Client groups are a generalization of today’s domain global groups in AD. Unlike domain global groups, client groups can have members from other domains, but the client must know all the client groups it belongs to so that it can assert them, because the resource won’t try to expand client groups.

Resource groups are a generalization of today’s domain local groups in AD. Unlike domain local groups, resource groups can be listed on the ACL of any resource so long as the resource has permission to read the group membership. It’s the resource administrator’s job to limit the total size of the group, measured in first-level client groups. The resource may cache the membership of third party resource groups.
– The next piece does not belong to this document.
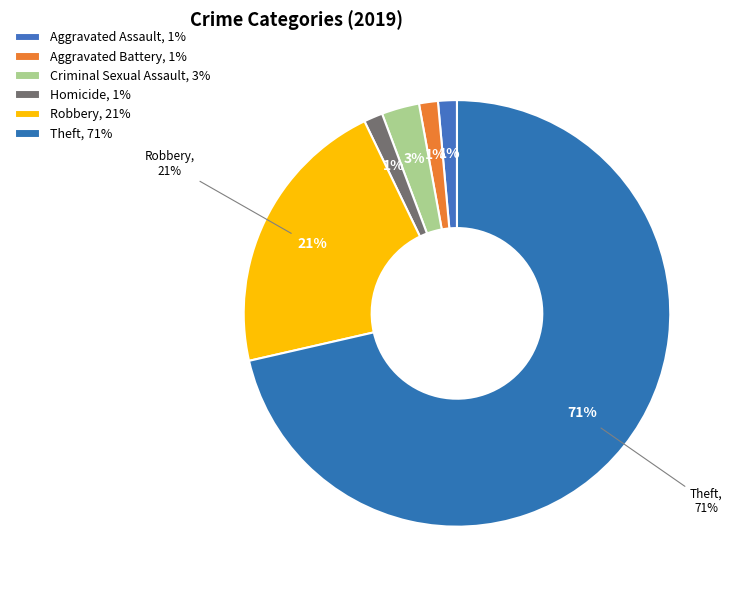

Is it true that Criminal Sexual Assault is 3% of the pie?

True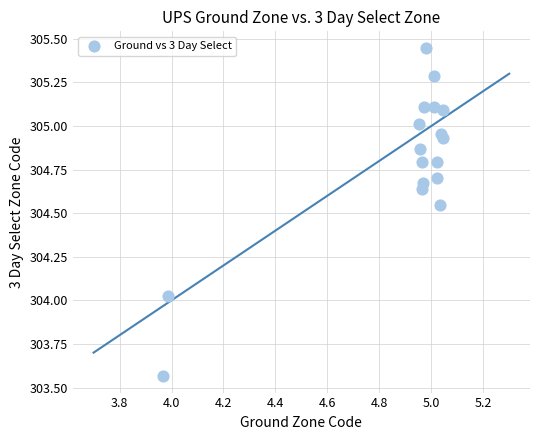

What is the range of Y values (max minus min)?

1.9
An added complication is that today Windows eagerly discovers all the resource groups in a domain a client belongs to when the client connects to any resource in the domain. This makes subsequent access checks efficient, and the protocols allow the client and the resource to negotiate at connection time, but if the domain is big (for example, if it contains lots of big file servers) there might be too many resource groups. To handle this, resources may use smaller resource scopes than an entire domain – for example, a service.

To sum up, the way to handle large-scale group expansion is by distinguishing client and resource groups. This extends what Windows does today in five ways:


  1. The client and resource can negotiate what group memberships (or other attributes) are needed.

  2. Both client and resource can query selected third parties for groups.

  3. Both client and resource can cache third party groups. The client must do this, since it must assert all its client groups.

  4. The resource can use a smaller scope to limit the number of resource groups that get discovered when the client connects.

  5. The client can be configured to know which groups the resource requires.